姜凝霜和徐青云二人,此刻也未将目光放到他们二人身上。
徐青云目光扫视过在场众人,冷声问道:
“谁是天衍宗宗主?”
每说一个字,天衍宗在场的所有修士身上,便多出一丝威压!
话音落尽之时,已经有修士支撑不住匍匐在地了。
陆剑鸣身为宗主,还撑得住,暗暗眼中嘴中的翻涌上来的气血,上前一步道:
“某乃天衍宗宗主陆剑鸣!”
徐青云毫不废话,“你们从听风城抓回来的妖兽呢?”
陆剑鸣强忍着难看的面色,朝身边的长老挥挥手,“没听到吗,仙尊让你们把妖兽带过来!”
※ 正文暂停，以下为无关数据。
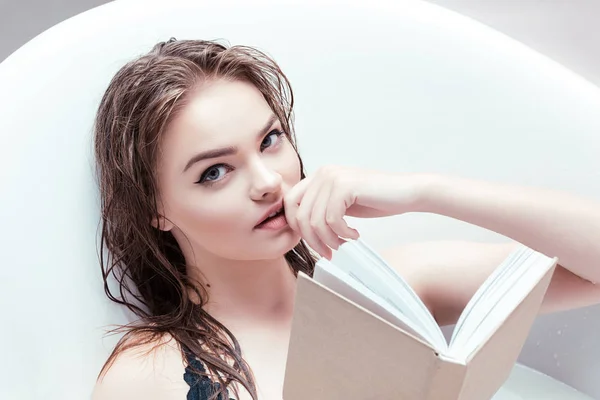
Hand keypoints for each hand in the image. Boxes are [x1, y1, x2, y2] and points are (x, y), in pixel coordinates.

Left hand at [284, 166, 425, 258]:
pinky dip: (342, 233)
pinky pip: (332, 219)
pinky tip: (355, 234)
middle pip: (299, 214)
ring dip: (329, 239)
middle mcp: (323, 173)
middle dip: (312, 239)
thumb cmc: (377, 200)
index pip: (290, 203)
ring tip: (344, 243)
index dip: (297, 228)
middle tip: (328, 252)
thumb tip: (299, 230)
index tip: (315, 244)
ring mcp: (333, 178)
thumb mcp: (341, 204)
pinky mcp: (345, 186)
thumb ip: (321, 209)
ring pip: (315, 220)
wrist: (407, 192)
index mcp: (319, 176)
几位长老不敢耽搁,连忙等着强大的威压挪动脚步前往陆平的洞府去找妖兽。
没过片刻,丧彪便被抬回来了。
身上多了数道狰狞的伤疤,精神也萎靡不振的。
显然是有人想强行签订命契,神识抵抗才会精神萎靡,伤痕很明显是专门用来对付妖兽的雷罚鞭抽出来的。
被天衍宗的人抬上来的时候,还在不断冲着那些人狂吠,身上妖力肆虐,似乎做好了殊死搏斗的准备。
可当看到自家主人和主君的身影时,顿时收敛了所有暴虐的气息,变回了之前那憨憨又带着一丝睿智的二哈模样。
只不过显得十分狼狈,尾巴却还是忍不住轻轻晃动了起来。
可看着它这副模样,姜凝霜和徐青云二人却笑不住了,面色也瞬间阴沉到了极点。